Exercise text —

*** Begin section ***

On January 11th I was struck with vertigo. If you have every experienced this you know how horrible it can be. I spent the first day throwing up every time that I moved. By the second day I could sit up but walking around still brought back the nausea. By the third day I could walk around and with Dramamine taken regularly I no longer felt like I needed to vomit, but did feel like I was on a shifting platform or a boat rocking on the water. At that point things stopped improving.
For over a month I felt like my world was shifting and moving around me. Some days the seas were fairly calm and I could function and work. Usually if I was sitting down it wasn’t too bad, but walking and stairs remained arduous.
I won’t bore you with all of the nitty gritty details and what all we tried to get rid of it. (I was eventually diagnosed with vestibular neuritis and told there was nothing that I could do but wait it out)….But what I would like to talk about is what it did to my mind.
I went through some serious evaluation of my life and who I am as an artist and as a person. If this was never going to go away, tattooing was not going to be able to continue to be my artistic focus (nor my source of income). On the best of weeks I was cancelling about a third of my appointments and put a hold on booking anything new once I realized it was not abating.
I could sit down to draw, create and even tattoo on the better days.
Around the time all of this started my friend Holly sent me a box containing a “starter kit” for needle felting and an adorable little Meowl that she had made (from needle felting) that was based off of one of my drawings. Being confined mostly to the couch I had a lot of time to explore this new hobby and creating kept my mind off of what my body was up to.
I am obviously just learning this new art form, but I intend to stick with it and see how far I can push it and what I can create.
During this time I decided that if I was going to be needle felting I wasn’t going to be able to keep up with my daily drawings as well. I decided for a while that I would post progress on whatever I was working with… labeling them “daily maker” or “creative commitment”. Ultimately I decided that no one but me cares how many days I have been making things for. So there will be no more posting of the count, but I will continue to commit to creating outside of work every day.

*** End section ***

Excerpted records —
*** Begin section ***

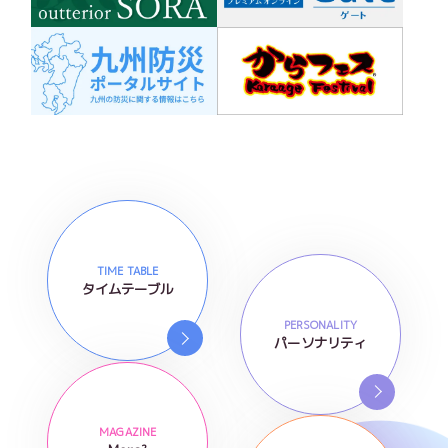
TIME TABLE
タイムテーブル
PERSONALITY
パーソナリティ
MAGAZINE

*** End section ***

Assigned task 1 —
From the vertigo text above, extract the passage between "During this time" and "work every day.", inclusive, copying it word for word.
Assigned task 2 —
Translate this sentence from the vertigo text into Spanish: "Some days the seas were fairly calm and I could function and work."

Output 1 —
During this time I decided that if I was going to be needle felting I wasn’t going to be able to keep up with my daily drawings as well. I decided for a while that I would post progress on whatever I was working with… labeling them “daily maker” or “creative commitment”. Ultimately I decided that no one but me cares how many days I have been making things for. So there will be no more posting of the count, but I will continue to commit to creating outside of work every day.

Output 2 —
Algunos días los mares estaban bastante tranquilos y yo podía funcionar y trabajar.